** EXERCISE GOAL **
Below is a listing; write it out exactly and drop any images from it.

** RECORDS SHOWN **
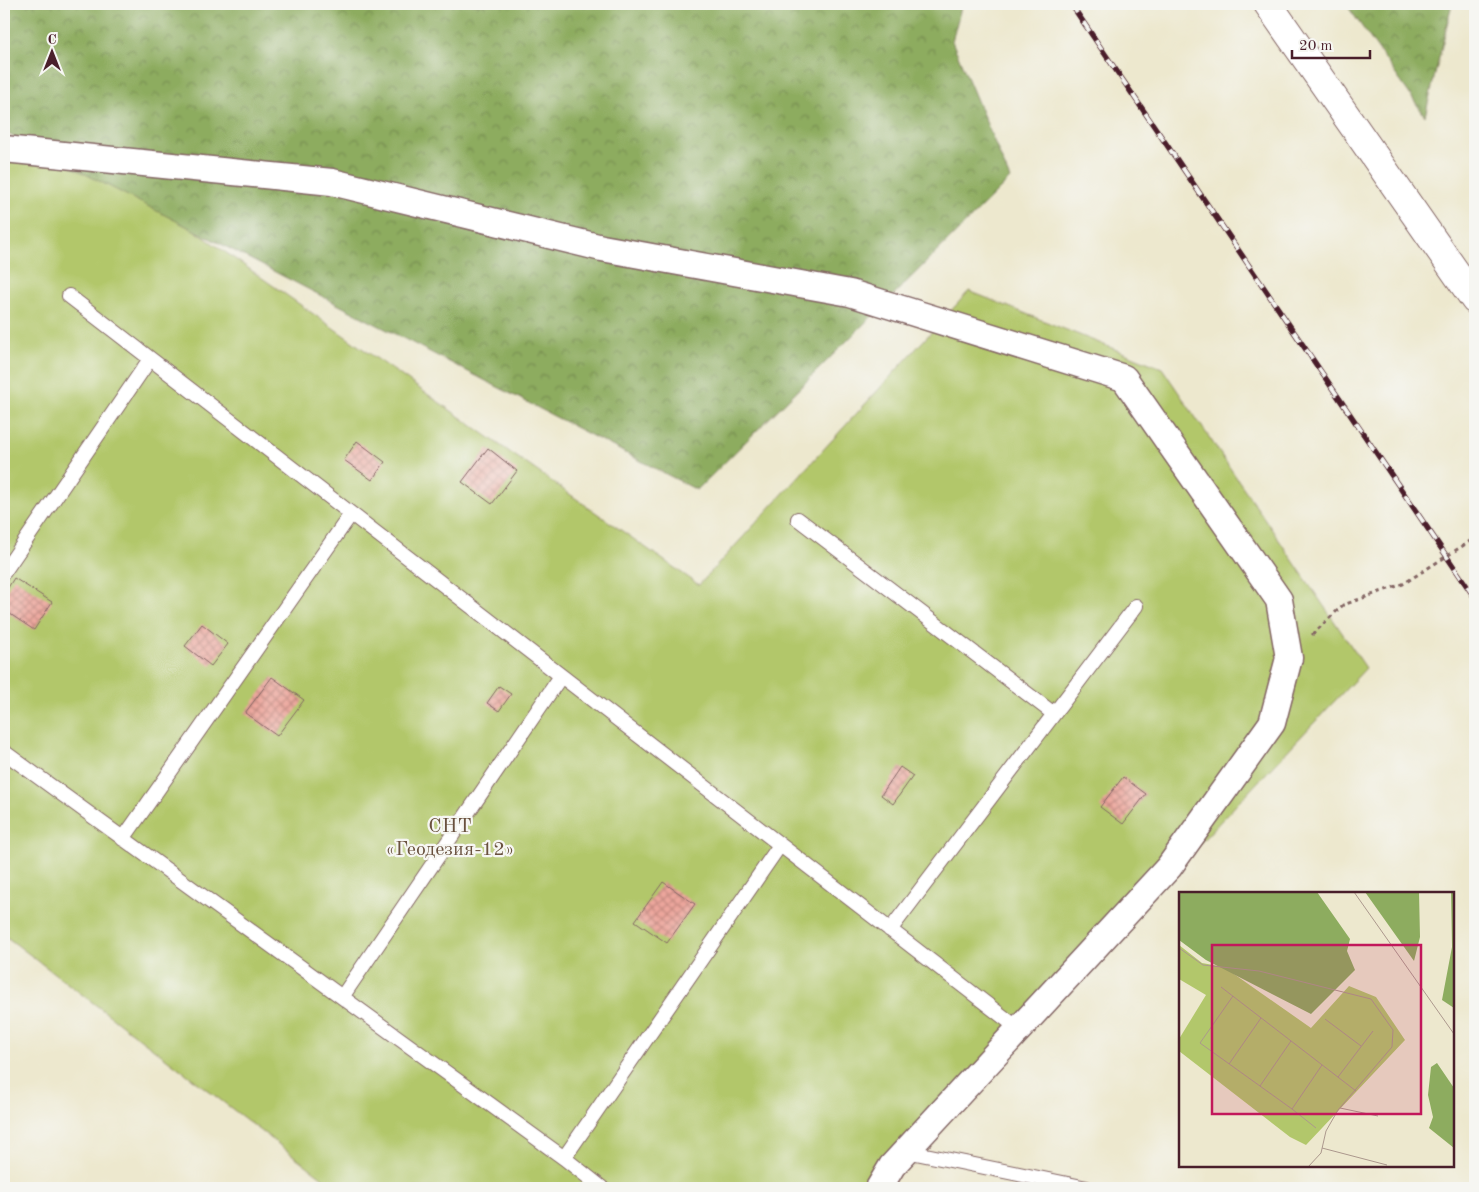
<svg xmlns="http://www.w3.org/2000/svg" width="1479" height="1192" font-family="'Old Standard TT',serif">
<style>
.green{fill:#b2c76b;stroke:#7e734b}
.forest{fill:url(#forest-crowns);stroke:#6c6645}
.building{fill:url(#building-cross-hatch)}
.lines{fill:none;stroke-linecap:round;stroke-linejoin:round}
.service-casing{stroke:#836564;stroke-width:16}
.minor-casing{stroke:#836564;stroke-width:29}
.tertiary-casing{stroke:#836564;stroke-width:30}
.path{stroke:#836564;stroke-width:3;stroke-dasharray:4 4;stroke-linecap:butt}
.service{stroke:#fff;stroke-width:14}
.minor{stroke:#fff;stroke-width:26}
.tertiary{stroke:#fff;stroke-width:28}
.rail-casing{stroke:#4a1f2b;stroke-width:5.5}
.rail{stroke:#f6f6f2;stroke-width:4;stroke-dasharray:11;stroke-linecap:butt}
.labels{text-anchor:middle;stroke-width:4.5;stroke-linejoin:round;paint-order:stroke}
.park-label{font-size:20px;fill:#69513e;stroke:#f6f6f2}
.inset-road{fill:none;stroke:#ac988d;stroke-width:1}
.view{fill:#c2185b;fill-opacity:0.15;stroke:#c2185b;stroke-width:2.5}
.inset-edge{fill:none;stroke:#4a1f2b;stroke-width:2.5}
</style>
<defs>
<pattern id="forest-crowns" width="20" height="18" patternUnits="userSpaceOnUse" patternTransform="scale(1.25)"><rect width="20" height="18" fill="#8dac5f"/><path d="M2 6a3 3 0 1 1 6 0M12 15a3 3 0 1 1 6 0" fill="none" stroke="#758b4f"/></pattern>
<pattern id="building-cross-hatch" width="8" height="8" patternUnits="userSpaceOnUse" patternTransform="scale(1.25)"><rect width="8" height="8" fill="#eca69c"/><path d="M0 0l8 8M0 8l8-8" fill="none" stroke="#c1877f"/></pattern>
</defs>
<rect width="100%" height="100%" fill="#f6f6f2"/>
<filter id="ink" filterUnits="userSpaceOnUse"><feTurbulence type="fractalNoise" baseFrequency=".02" numOctaves="2"/><feDisplacementMap in="SourceGraphic" scale="10" xChannelSelector="R" yChannelSelector="G"/><feConvolveMatrix kernelMatrix="1 2 1 2 8 2 1 2 1" color-interpolation-filters="sRGB"/></filter>
<filter id="wash" filterUnits="userSpaceOnUse"><feTurbulence type="fractalNoise" baseFrequency=".0096" numOctaves="4" result="noise"/><feDisplacementMap in="SourceGraphic" scale="20" xChannelSelector="R" yChannelSelector="G"/><feGaussianBlur stdDeviation="1.12" result="paint"/><feColorMatrix in="noise" values="0 0 0 0 0 0 0 0 0 0 0 0 0 0 0 0 0 1.4 0 .05"/><feComposite in="paint" operator="in"/></filter>
<g filter="url(#wash)">
<rect width="100%" height="100%" fill="#ede8ce"/>
<path class="green" d="M4,140L90,157L699,585L969,291L1162,368L1366,668L873,1188H336L4,935Z"/>
<path class="forest" d="M4,4H962L952,41L1010,179L697,490L4,132Z
M1346,4H1452L1425,116Z"/>
<g id="blocks">
<path class="building" d="M357,441L385,462L372,480L344,460Z
M488,448L517,471L492,504L462,482Z
M14,578L52,602L34,630L4,610V594Z
M202,624L228,644L211,666L185,646Z
M272,677L304,700L277,736L245,713Z
M499,686L511,694L499,711L487,703Z
M900,767L913,776L893,804L881,795Z
M1123,777L1146,794L1123,824L1100,807Z
M663,882L695,904L667,943L635,921Z"/>
</g>
</g>
<g filter="url(#ink)">
<use href="#blocks" fill-opacity="0" stroke="#836564" stroke-width="1"/>
<g class="lines">
<defs>
<path id="service" d="M69,296L1019,1029
M798,519L1054,714
M4,572L150,359
M4,752L564,1158L780,845
M123,839L351,514
M890,930L1136,606
M342,997L561,676
M906,1151L1087,1188
M564,1158L602,1188"/>
<path id="minor" d="M4,149L332,182L602,248L850,293L1124,378L1279,600L1289,658L1272,723L1169,867L892,1166L879,1188"/>
<path id="tertiary" d="M1268,4L1475,300"/>
</defs>
<use href="#service" class="service-casing"/>
<use href="#minor" class="minor-casing"/>
<use href="#tertiary" class="tertiary-casing"/>
<path class="path" d="M1312,635L1343,605L1403,584L1475,538"/>
<use href="#service" class="service"/>
<use href="#minor" class="minor"/>
<use href="#tertiary" class="tertiary"/>
<defs>
<path id="rail" d="M1071,4L1475,598"/>
</defs>
<use href="#rail" class="rail-casing"/>
<use href="#rail" class="rail"/>
</g>
</g>
<g class="labels">
<g class="park-label">
<text x="450" y="832">СНТ<tspan x="450" dy="23">«Геодезия-12»</tspan></text>
</g>
</g>
<g transform="translate(1179 892)">
<rect width="275" height="275" fill="#ede8ce"/>
<path d="M0,53L23,71L45,75L132,136L170,94L197,105L226,148L127,253L111,245L0,159V147L27,103L0,87Z" fill="#b2c76b"/>
<path d="M0,0H138L171,47L168,59L176,78L132,122L27,68L0,48ZM186,0H240L241,45L235,69ZM272,0H275V116L263,108L273,55ZM258,171L275,196V256L250,236L254,225L249,203L252,175Z" fill="#8dac5f"/>
<path class="inset-road" d="M175,0L275,142M0,56L24,73L80,79L192,107L214,138L213,155L159,218L147,239L142,261L129,275M42,95L177,199M54,104L21,151L113,217L143,173M146,127L182,154M50,172L82,126M159,185L194,139M81,194L112,149M161,216L199,224M113,217L137,236M143,256L208,273"/>
<path class="view" d="M33,53H242V222H33Z"/>
<rect width="275" height="275" class="inset-edge"/>
</g>
<rect width="1479" height="1192" fill="none" stroke="#f6f6f2" stroke-width="20"/>
<g transform="translate(52 52)" stroke="#f6f6f2" stroke-width="4" paint-order="stroke">
<path d="M0-4L9 19L0 12L-9 19Z" fill="#4a1f2b"/>
<text y="-8" font-size="14" font-weight="bold" text-anchor="middle" fill="#4a1f2b">С</text>
</g>
<path d="M1292 50v8h78v-8" fill="none" stroke="#4a1f2b" stroke-width="2.5"/>
<text x="1299" y="50" font-size="15" fill="#4a1f2b" stroke="#f6f6f2" stroke-width="4" paint-order="stroke">20 m</text>
</svg>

** TASK RESPONSE **
<svg xmlns="http://www.w3.org/2000/svg" width="1479" height="1192" font-family="'Old Standard TT',serif">
<style>
.green{fill:#b2c76b;stroke:#7e734b}
.forest{fill:url(#forest-crowns);stroke:#6c6645}
.building{fill:url(#building-cross-hatch)}
.lines{fill:none;stroke-linecap:round;stroke-linejoin:round}
.service-casing{stroke:#836564;stroke-width:16}
.minor-casing{stroke:#836564;stroke-width:29}
.tertiary-casing{stroke:#836564;stroke-width:30}
.path{stroke:#836564;stroke-width:3;stroke-dasharray:4 4;stroke-linecap:butt}
.service{stroke:#fff;stroke-width:14}
.minor{stroke:#fff;stroke-width:26}
.tertiary{stroke:#fff;stroke-width:28}
.rail-casing{stroke:#4a1f2b;stroke-width:5.5}
.rail{stroke:#f6f6f2;stroke-width:4;stroke-dasharray:11;stroke-linecap:butt}
.labels{text-anchor:middle;stroke-width:4.5;stroke-linejoin:round;paint-order:stroke}
.park-label{font-size:20px;fill:#69513e;stroke:#f6f6f2}
.inset-road{fill:none;stroke:#ac988d;stroke-width:1}
.view{fill:#c2185b;fill-opacity:0.15;stroke:#c2185b;stroke-width:2.5}
.inset-edge{fill:none;stroke:#4a1f2b;stroke-width:2.5}
</style>
<defs>
<pattern id="forest-crowns" width="20" height="18" patternUnits="userSpaceOnUse" patternTransform="scale(1.25)"><rect width="20" height="18" fill="#8dac5f"/><path d="M2 6a3 3 0 1 1 6 0M12 15a3 3 0 1 1 6 0" fill="none" stroke="#758b4f"/></pattern>
<pattern id="building-cross-hatch" width="8" height="8" patternUnits="userSpaceOnUse" patternTransform="scale(1.25)"><rect width="8" height="8" fill="#eca69c"/><path d="M0 0l8 8M0 8l8-8" fill="none" stroke="#c1877f"/></pattern>
</defs>
<rect width="100%" height="100%" fill="#f6f6f2"/>
<filter id="ink" filterUnits="userSpaceOnUse"><feTurbulence type="fractalNoise" baseFrequency=".02" numOctaves="2"/><feDisplacementMap in="SourceGraphic" scale="10" xChannelSelector="R" yChannelSelector="G"/><feConvolveMatrix kernelMatrix="1 2 1 2 8 2 1 2 1" color-interpolation-filters="sRGB"/></filter>
<filter id="wash" filterUnits="userSpaceOnUse"><feTurbulence type="fractalNoise" baseFrequency=".0096" numOctaves="4" result="noise"/><feDisplacementMap in="SourceGraphic" scale="20" xChannelSelector="R" yChannelSelector="G"/><feGaussianBlur stdDeviation="1.12" result="paint"/><feColorMatrix in="noise" values="0 0 0 0 0 0 0 0 0 0 0 0 0 0 0 0 0 1.4 0 .05"/><feComposite in="paint" operator="in"/></filter>
<g filter="url(#wash)">
<rect width="100%" height="100%" fill="#ede8ce"/>
<path class="green" d="M4,140L90,157L699,585L969,291L1162,368L1366,668L873,1188H336L4,935Z"/>
<path class="forest" d="M4,4H962L952,41L1010,179L697,490L4,132Z
M1346,4H1452L1425,116Z"/>
<g id="blocks">
<path class="building" d="M357,441L385,462L372,480L344,460Z
M488,448L517,471L492,504L462,482Z
M14,578L52,602L34,630L4,610V594Z
M202,624L228,644L211,666L185,646Z
M272,677L304,700L277,736L245,713Z
M499,686L511,694L499,711L487,703Z
M900,767L913,776L893,804L881,795Z
M1123,777L1146,794L1123,824L1100,807Z
M663,882L695,904L667,943L635,921Z"/>
</g>
</g>
<g filter="url(#ink)">
<use href="#blocks" fill-opacity="0" stroke="#836564" stroke-width="1"/>
<g class="lines">
<defs>
<path id="service" d="M69,296L1019,1029
M798,519L1054,714
M4,572L150,359
M4,752L564,1158L780,845
M123,839L351,514
M890,930L1136,606
M342,997L561,676
M906,1151L1087,1188
M564,1158L602,1188"/>
<path id="minor" d="M4,149L332,182L602,248L850,293L1124,378L1279,600L1289,658L1272,723L1169,867L892,1166L879,1188"/>
<path id="tertiary" d="M1268,4L1475,300"/>
</defs>
<use href="#service" class="service-casing"/>
<use href="#minor" class="minor-casing"/>
<use href="#tertiary" class="tertiary-casing"/>
<path class="path" d="M1312,635L1343,605L1403,584L1475,538"/>
<use href="#service" class="service"/>
<use href="#minor" class="minor"/>
<use href="#tertiary" class="tertiary"/>
<defs>
<path id="rail" d="M1071,4L1475,598"/>
</defs>
<use href="#rail" class="rail-casing"/>
<use href="#rail" class="rail"/>
</g>
</g>
<g class="labels">
<g class="park-label">
<text x="450" y="832">СНТ<tspan x="450" dy="23">«Геодезия-12»</tspan></text>
</g>
</g>
<g transform="translate(1179 892)">
<rect width="275" height="275" fill="#ede8ce"/>
<path d="M0,53L23,71L45,75L132,136L170,94L197,105L226,148L127,253L111,245L0,159V147L27,103L0,87Z" fill="#b2c76b"/>
<path d="M0,0H138L171,47L168,59L176,78L132,122L27,68L0,48ZM186,0H240L241,45L235,69ZM272,0H275V116L263,108L273,55ZM258,171L275,196V256L250,236L254,225L249,203L252,175Z" fill="#8dac5f"/>
<path class="inset-road" d="M175,0L275,142M0,56L24,73L80,79L192,107L214,138L213,155L159,218L147,239L142,261L129,275M42,95L177,199M54,104L21,151L113,217L143,173M146,127L182,154M50,172L82,126M159,185L194,139M81,194L112,149M161,216L199,224M113,217L137,236M143,256L208,273"/>
<path class="view" d="M33,53H242V222H33Z"/>
<rect width="275" height="275" class="inset-edge"/>
</g>
<rect width="1479" height="1192" fill="none" stroke="#f6f6f2" stroke-width="20"/>
<g transform="translate(52 52)" stroke="#f6f6f2" stroke-width="4" paint-order="stroke">
<path d="M0-4L9 19L0 12L-9 19Z" fill="#4a1f2b"/>
<text y="-8" font-size="14" font-weight="bold" text-anchor="middle" fill="#4a1f2b">С</text>
</g>
<path d="M1292 50v8h78v-8" fill="none" stroke="#4a1f2b" stroke-width="2.5"/>
<text x="1299" y="50" font-size="15" fill="#4a1f2b" stroke="#f6f6f2" stroke-width="4" paint-order="stroke">20 m</text>
</svg>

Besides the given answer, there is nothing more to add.